Em 1988, estudou com professor Haroldo Paladino, na Escola Municipal de Música de São Paulo, e, depois, com Sérgio Cascapera na ECA-USP, durante o bacharelado em trompete, concluído em 1996.

Dos métodos utilizados em seus estudos, Daniel D'Alcântara recorda-se de "Arban's Complete Method for the Trumpet" (Carl Fischer Music), de Jean Baptiste Arban, "36 Etudes Transcendantes pour Trompete" (Ed. Alphonse Leduc), de Théo Charlier, e "11 Studies for the Trumpet" (Ed. International), de Roger Voisin. O músico estudou, também, "Elementary Studies for the Trumpet" (Carl Fischer Music), de Herbert Clarke, e "Advanced Lip Flexibilities" (Charles Colin Music Publications), de Charles Colin.

De tudo o que estudou, acredita que o mais útil foi aprender a gostar de estudar bastante. "Se o músico não gostar de ocupar muitas horas com sua música, e de descobrir sua maneira de tocar, não irá muito longe."
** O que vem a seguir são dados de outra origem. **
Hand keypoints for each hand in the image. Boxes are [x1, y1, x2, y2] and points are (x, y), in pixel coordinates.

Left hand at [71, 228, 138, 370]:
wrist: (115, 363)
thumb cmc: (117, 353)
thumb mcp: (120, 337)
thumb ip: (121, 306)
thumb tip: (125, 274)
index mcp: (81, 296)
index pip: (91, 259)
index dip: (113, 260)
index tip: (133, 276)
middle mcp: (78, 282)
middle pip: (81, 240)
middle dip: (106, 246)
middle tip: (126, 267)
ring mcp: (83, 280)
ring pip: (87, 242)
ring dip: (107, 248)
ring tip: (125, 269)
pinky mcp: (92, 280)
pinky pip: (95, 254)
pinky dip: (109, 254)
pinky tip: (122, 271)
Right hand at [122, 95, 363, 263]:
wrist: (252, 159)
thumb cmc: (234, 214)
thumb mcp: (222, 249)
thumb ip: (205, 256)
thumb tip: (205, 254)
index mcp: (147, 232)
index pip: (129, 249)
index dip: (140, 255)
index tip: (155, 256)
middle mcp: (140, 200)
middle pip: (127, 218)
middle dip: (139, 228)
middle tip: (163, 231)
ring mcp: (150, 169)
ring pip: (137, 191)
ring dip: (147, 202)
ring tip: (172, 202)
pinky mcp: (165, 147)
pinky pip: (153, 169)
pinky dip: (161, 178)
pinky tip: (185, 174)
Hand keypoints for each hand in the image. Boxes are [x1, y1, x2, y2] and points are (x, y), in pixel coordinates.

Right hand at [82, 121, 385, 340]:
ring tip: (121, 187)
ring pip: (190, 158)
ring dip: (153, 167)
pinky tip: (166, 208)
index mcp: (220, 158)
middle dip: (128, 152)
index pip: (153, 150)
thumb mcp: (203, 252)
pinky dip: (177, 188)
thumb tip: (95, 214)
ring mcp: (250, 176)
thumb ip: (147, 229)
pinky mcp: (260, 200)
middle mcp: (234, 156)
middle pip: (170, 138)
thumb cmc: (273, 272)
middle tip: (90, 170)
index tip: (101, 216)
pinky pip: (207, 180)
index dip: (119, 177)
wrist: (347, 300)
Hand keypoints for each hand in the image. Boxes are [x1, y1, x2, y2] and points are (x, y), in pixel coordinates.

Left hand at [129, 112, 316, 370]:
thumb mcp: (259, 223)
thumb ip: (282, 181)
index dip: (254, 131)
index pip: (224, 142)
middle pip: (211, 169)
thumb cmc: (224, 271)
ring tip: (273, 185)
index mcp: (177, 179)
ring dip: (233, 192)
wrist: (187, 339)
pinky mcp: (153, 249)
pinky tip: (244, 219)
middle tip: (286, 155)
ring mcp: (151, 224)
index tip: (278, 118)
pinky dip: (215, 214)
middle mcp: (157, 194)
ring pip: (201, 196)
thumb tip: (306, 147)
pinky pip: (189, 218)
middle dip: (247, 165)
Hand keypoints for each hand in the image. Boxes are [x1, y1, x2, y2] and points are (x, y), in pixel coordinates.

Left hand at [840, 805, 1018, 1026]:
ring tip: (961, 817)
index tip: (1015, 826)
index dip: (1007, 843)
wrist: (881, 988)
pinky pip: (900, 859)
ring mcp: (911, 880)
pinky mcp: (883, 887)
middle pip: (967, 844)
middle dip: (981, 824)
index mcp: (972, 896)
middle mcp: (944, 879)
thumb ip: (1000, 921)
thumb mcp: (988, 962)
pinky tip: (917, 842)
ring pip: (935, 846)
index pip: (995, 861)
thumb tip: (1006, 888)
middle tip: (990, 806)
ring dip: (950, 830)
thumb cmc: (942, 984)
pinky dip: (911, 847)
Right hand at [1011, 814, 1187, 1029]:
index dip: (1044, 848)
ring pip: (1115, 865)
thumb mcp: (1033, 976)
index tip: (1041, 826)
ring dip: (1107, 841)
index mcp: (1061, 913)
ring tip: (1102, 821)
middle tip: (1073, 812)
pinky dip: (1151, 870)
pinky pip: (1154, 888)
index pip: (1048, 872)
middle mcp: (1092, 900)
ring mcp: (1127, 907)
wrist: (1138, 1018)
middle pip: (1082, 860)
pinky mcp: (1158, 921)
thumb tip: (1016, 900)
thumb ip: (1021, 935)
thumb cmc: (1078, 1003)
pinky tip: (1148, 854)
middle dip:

As figuras decisivas na formação musical de Daniel D'Alcântara foram seu pai, "minha principal referência, que me ensinou e ensina até hoje", e Sérgio Benutti, que lhe deu seu primeiro trompete.

Daniel não acredita em aprendizado autodidata: "Sempre teremos nossas referências e sempre aprendemos observando e escutando outros músicos e artistas em geral, trazendo isso para nossa evolução."

Além de todos os músicos de sua família, vários outros foram de grande importância pra Daniel D'Alcântara, incentivando-o a continuar fazendo o que sempre quis fazer: tocar música de qualidade. Deles, destaca os pianistas Luis Mello, Silvia Goes, Paulinho Espírito Santo e Evaldo Soares; os baixistas Lito Robledo, Zérró Santos, Arismar do Espírito Santo, Sabá e Sizão Machado. Entre os trompetistas, Settimo Paioletti, Cláudio Roditi e os irmãos Buda e Felpudo; os bateristas Toninho Pinheiro e Bob Wyatt e, dos guitarristas com quem conviveu, Alexandre Mihanovich e Filó Machado.

Os saxofonistas Wilson Teixeira, Lambari, Bolão, Vinicius Dorin, J. T. Meirelles, Idriss Boudrioua e Hector Costita são também referências para Daniel D'Alcântara, bem como o trombonista Gilberto Gagliardi, o pianista e arranjador José Alves, o Zé Bicão, o saxofonista e arranjador Roberto Sion e a flautista, arranjadora e compositora Léa Freire.